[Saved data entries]
+ + + +

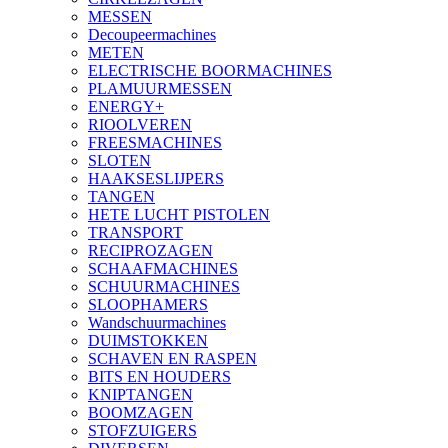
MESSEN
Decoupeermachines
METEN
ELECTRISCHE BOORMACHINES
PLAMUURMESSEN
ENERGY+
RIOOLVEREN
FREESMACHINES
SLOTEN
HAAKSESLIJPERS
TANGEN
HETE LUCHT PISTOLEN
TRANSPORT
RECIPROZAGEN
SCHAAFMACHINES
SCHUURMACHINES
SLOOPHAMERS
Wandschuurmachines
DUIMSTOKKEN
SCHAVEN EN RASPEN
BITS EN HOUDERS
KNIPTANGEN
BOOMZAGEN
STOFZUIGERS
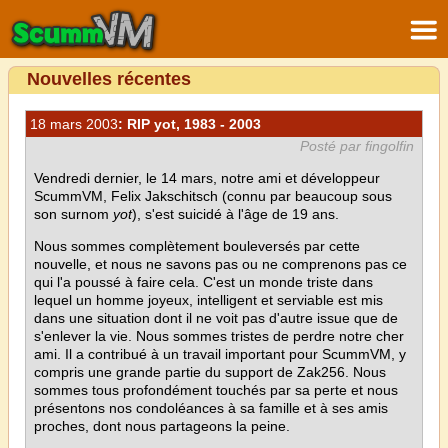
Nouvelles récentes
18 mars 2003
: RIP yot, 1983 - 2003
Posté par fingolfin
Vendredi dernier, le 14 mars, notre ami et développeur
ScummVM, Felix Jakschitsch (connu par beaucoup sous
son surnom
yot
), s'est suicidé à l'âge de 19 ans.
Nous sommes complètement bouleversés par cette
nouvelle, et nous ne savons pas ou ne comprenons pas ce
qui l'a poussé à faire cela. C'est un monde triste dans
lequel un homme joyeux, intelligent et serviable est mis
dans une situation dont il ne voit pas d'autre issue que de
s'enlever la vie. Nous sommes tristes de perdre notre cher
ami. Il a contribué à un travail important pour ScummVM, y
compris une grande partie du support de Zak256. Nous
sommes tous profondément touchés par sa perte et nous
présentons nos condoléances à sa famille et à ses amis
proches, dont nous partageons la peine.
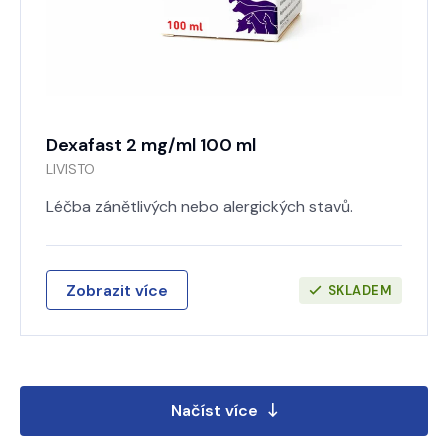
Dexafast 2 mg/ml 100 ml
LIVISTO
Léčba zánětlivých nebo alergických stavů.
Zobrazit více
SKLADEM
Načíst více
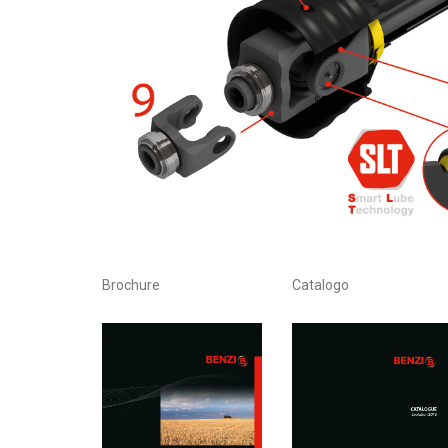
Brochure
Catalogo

+ + + +

> **AIM OF THE TASK**: The stretch to restate runs from the line above containing "18 mars 2003" through the line containing "Načíst více". Copy it word for word, ends included, without pictures.

> **ANSWER TO THE EXERCISE**:
18 mars 2003
: RIP yot, 1983 - 2003
Posté par fingolfin
Vendredi dernier, le 14 mars, notre ami et développeur
ScummVM, Felix Jakschitsch (connu par beaucoup sous
son surnom
yot
), s'est suicidé à l'âge de 19 ans.
Nous sommes complètement bouleversés par cette
nouvelle, et nous ne savons pas ou ne comprenons pas ce
qui l'a poussé à faire cela. C'est un monde triste dans
lequel un homme joyeux, intelligent et serviable est mis
dans une situation dont il ne voit pas d'autre issue que de
s'enlever la vie. Nous sommes tristes de perdre notre cher
ami. Il a contribué à un travail important pour ScummVM, y
compris une grande partie du support de Zak256. Nous
sommes tous profondément touchés par sa perte et nous
présentons nos condoléances à sa famille et à ses amis
proches, dont nous partageons la peine.
Dexafast 2 mg/ml 100 ml
LIVISTO
Léčba zánětlivých nebo alergických stavů.
Zobrazit více
SKLADEM
Načíst více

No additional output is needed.